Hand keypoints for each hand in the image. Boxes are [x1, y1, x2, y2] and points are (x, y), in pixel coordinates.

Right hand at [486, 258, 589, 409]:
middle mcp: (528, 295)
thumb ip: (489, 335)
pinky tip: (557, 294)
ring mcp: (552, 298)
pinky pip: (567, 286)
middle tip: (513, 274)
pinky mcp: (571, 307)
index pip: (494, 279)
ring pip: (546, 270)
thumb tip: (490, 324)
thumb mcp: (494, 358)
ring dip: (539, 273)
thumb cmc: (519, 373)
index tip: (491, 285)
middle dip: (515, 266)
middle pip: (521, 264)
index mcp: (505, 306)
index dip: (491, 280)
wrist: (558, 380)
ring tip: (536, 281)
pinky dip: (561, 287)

◆ ◆ ◆ ◆

**About this task**.
With the line containing "pinky pip: (567, 286)" as the last one, please set down exactly the lines of the records above from their very first line, and nothing more.

**Exercise output**.
Hand keypoints for each hand in the image. Boxes are [x1, y1, x2, y2] and points are (x, y), in pixel coordinates.

Right hand at [486, 258, 589, 409]:
middle mcp: (528, 295)
thumb ip: (489, 335)
pinky tip: (557, 294)
ring mcp: (552, 298)
pinky pip: (567, 286)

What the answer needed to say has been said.